Bigfooting With Dr. Johnson: Johnny Manson's Analysis of the Southern Oregon Habituation Area (SOHA)

As Johnny Manson and Dr Matthew A Johnson are driving back to their homes in the State of Washington, they reflect upon Johnny's very first visit to the Southern Oregon Habituation Area (SOHA).
First
ReplyDeleteI'd like to dedicate this first to WangAnus (formerly YGNALI) and to MMG (McGeebs).
DeleteAn honorable mention goes out to anon 1:00 to which I snuck the last first by.
Good firsting Daniel!
DeleteAnon 1:00 here. No worries brother couldnt have lost it to anyone more worthy. Keep smoking those footers.
DeleteThanks for the dedication. I am going to high five the hell out of myself now...PJ style
DeleteWA
Thank you, thank you.
DeleteTruth is most 'bleevers' end up smoking themselves.
I've always said I'm open to the possibility, just skeptical of the reality. Between shady characters and the lack of any significant biological evidence, one must be even more vigilant than ever.
2014 - The year of the PJ ban...again
DeleteDaniel my forest brother....BROTHER!
DeleteWuts GUD rumferlife!?
DeleteHey! did you notice, Johnny has Pubic hair on his chin!
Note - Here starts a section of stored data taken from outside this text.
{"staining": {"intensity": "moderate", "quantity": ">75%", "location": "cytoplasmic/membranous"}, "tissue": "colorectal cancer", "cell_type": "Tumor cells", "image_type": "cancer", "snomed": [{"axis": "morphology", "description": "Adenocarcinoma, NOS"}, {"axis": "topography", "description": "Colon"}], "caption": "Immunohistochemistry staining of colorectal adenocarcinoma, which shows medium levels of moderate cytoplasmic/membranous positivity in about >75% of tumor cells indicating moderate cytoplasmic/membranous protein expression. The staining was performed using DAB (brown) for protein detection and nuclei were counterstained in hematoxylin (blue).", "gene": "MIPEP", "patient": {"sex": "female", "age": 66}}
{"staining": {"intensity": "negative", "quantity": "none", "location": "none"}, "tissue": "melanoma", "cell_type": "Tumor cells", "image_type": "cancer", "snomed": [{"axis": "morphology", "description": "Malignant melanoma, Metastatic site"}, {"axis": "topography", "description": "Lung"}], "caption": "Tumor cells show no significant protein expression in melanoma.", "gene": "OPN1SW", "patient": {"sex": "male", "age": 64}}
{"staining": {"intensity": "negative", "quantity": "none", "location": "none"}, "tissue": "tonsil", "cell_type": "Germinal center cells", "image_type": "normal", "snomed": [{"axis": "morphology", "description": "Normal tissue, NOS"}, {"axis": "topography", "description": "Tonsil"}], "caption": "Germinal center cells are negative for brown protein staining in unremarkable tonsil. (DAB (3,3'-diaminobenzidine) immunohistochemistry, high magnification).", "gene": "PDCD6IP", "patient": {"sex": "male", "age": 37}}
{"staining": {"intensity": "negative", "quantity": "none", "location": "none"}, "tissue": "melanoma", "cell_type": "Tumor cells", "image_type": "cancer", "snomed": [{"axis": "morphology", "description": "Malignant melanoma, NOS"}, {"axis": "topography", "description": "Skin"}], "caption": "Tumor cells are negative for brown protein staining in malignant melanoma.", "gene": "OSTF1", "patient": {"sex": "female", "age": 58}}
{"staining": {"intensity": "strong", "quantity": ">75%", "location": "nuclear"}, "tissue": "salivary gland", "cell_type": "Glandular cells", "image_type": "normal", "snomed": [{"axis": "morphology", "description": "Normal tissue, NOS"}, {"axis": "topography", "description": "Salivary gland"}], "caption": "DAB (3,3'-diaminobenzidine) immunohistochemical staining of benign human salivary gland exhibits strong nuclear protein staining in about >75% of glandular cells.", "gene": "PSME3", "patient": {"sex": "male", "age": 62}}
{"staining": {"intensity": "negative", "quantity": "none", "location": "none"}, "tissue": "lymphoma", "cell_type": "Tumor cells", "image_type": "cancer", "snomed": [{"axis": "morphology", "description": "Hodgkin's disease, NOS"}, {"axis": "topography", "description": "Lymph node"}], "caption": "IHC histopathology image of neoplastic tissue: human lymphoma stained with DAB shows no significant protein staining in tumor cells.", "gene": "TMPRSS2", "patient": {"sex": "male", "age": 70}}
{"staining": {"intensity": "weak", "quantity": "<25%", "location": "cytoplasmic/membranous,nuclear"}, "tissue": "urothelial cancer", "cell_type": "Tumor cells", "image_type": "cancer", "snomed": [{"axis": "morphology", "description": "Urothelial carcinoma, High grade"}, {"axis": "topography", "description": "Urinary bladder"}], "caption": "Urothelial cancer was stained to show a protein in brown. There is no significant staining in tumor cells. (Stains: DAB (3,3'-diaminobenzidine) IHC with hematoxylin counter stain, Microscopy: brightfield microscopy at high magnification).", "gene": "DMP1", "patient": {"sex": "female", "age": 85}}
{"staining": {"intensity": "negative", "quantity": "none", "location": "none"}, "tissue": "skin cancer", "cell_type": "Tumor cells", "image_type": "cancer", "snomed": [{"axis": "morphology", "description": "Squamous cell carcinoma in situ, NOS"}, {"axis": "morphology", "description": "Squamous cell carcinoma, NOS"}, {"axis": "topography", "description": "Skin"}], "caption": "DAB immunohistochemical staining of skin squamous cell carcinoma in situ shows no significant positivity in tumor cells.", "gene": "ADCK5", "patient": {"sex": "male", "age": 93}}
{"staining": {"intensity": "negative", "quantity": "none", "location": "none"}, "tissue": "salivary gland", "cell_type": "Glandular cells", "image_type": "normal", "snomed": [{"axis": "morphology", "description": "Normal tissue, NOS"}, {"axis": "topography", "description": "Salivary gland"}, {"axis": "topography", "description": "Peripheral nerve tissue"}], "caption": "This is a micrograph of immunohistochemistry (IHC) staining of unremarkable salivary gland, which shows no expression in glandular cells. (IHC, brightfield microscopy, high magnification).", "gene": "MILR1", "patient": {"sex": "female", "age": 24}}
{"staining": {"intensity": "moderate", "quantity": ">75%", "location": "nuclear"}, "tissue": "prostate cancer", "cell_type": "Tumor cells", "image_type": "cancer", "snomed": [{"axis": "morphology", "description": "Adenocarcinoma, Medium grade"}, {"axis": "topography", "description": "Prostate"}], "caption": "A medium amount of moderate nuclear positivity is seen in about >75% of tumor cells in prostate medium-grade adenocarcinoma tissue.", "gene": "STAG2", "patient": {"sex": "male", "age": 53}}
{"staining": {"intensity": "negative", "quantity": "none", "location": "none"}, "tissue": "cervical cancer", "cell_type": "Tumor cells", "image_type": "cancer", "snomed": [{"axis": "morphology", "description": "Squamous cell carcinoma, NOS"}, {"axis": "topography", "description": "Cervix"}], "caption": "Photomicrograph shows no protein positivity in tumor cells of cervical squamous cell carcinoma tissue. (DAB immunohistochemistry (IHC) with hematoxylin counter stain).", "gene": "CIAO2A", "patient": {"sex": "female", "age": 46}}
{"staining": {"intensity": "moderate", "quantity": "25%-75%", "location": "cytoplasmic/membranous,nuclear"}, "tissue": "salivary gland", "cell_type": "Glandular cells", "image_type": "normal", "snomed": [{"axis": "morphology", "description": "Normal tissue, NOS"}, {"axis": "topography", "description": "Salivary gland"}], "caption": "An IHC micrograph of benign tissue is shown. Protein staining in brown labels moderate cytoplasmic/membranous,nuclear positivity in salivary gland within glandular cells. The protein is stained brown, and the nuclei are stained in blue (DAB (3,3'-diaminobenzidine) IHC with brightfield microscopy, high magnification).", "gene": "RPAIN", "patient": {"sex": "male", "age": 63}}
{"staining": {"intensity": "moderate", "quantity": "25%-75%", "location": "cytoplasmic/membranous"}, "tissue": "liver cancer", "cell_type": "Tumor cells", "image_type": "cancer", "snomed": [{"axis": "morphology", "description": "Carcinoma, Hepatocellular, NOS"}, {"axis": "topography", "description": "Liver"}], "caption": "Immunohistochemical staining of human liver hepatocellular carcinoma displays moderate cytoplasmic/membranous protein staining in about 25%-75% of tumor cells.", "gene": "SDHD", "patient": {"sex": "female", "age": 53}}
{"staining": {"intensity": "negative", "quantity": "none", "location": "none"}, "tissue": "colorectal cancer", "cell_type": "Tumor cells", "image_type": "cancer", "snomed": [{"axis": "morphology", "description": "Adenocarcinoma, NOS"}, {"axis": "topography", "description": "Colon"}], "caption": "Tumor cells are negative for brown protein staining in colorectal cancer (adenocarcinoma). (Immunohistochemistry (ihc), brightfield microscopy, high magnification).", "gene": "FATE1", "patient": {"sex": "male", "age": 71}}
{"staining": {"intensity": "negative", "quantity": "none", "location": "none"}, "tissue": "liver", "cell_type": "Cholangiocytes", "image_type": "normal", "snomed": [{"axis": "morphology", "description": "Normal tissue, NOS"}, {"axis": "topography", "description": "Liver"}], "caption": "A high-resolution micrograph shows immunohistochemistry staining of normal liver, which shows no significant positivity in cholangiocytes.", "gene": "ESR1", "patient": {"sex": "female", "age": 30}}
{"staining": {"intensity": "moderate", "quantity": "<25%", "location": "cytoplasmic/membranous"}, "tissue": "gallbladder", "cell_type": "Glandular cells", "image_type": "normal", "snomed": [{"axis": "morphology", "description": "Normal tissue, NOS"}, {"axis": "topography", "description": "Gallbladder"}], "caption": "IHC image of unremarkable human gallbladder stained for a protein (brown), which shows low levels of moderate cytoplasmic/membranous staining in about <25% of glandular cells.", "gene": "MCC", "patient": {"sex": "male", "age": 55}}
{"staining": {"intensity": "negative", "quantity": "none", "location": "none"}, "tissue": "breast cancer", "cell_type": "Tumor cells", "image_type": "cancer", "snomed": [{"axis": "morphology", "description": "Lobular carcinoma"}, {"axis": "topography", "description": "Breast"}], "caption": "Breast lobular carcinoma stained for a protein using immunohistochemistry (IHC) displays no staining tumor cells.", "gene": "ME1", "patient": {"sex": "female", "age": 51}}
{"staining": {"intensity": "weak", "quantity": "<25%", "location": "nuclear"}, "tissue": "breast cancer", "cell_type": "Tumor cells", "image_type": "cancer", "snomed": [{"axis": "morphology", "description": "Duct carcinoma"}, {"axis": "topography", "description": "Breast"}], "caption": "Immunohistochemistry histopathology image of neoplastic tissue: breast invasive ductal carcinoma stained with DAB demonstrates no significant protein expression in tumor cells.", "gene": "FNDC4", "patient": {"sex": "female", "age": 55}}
I bet old Danny boy noticed!
Deletescroto
ReplyDeleteThis comment has been removed by the author.
ReplyDeleteThere comes a time when you just have to be the one to say "Just kick me in the balls twice, just twice!"
ReplyDeleteThere comes a time when you just have to be the one to say, Taterhole.
DeleteHappy new year Bigdad,hope it was GUD
ReplyDeleteHappy New Year rumfer.It was gud damn gud.Hope you had a gud one!!
DeleteShot a half a bottle of Cabo Wabo and woke up with the hair of the dog that bit me.After the rest of the bottle I was real gud.
Editor’s Note:Dr. Matthew Asshole. Johnson is one of the most credible people in the Looney Toon world. In July 1, 2000, Dr. Johnson had a "Class A" Erection for his family while hiking near the Oregon Caves. After his life changing erection, he went to the public and described one of the most intense erections ever. You can join him on Facebook at Team Erectyle. Dysfunction USA.
ReplyDeleteAs Johnny Manson and Dr Matthew Asshole Johnson are driving deep into each others backsides, they became homos in the State of Washington, they reflect upon Johnny's very first group circle masturbation in the Southern Oregon masturbation Area (SOMA).
But did Johnny suck his Man tittes?
DeleteWhy don't you assholes go somewhere else to post your vile garbage?
ReplyDeleteJohnny Manson passed his first initiation test with flying colors. His goal was to take all 10 inches of the good Doctor in his backside while he casted a footprint using his own man-plaster. It took quite a while with multiple re-fillings of his backside but in the end they prevailed and casted no less than 30 footprints.
DeleteNo, they like it here!
ReplyDeleteHere is the place where the lowest scum on earth goes.
Here all the Sewer people comment.
Here all the Taterhole kids can learn how to be more vile!
And the best teacher is; Dan Campbell!
Southern Oregon Habituation Area. For what? Parolees? Teabaggers?
ReplyDeleteexactly! how can it or any such named areas be called 'habituation sites'. This is utter nonsense. Surely commons ense tells you there has to be actual creatures in an area before yo call it habitised. wishful thinking or 'having a feeling' is nonsense
DeleteS.O.H.A.
ReplyDeleteSasquatch Ontario Habituation Area
People don't habituate bigfoot, bigfoot habituate people.
ReplyDeleteOne just has to listen at what Johnson puts out to see that its real audio of something.
ReplyDeleteYeah something could be anything. He loves to toot his own horn.
DeleteMJ has a special license given to him in a cracker jack box.
ReplyDeleteHes hearing voices in his audio clips, not to mention his head.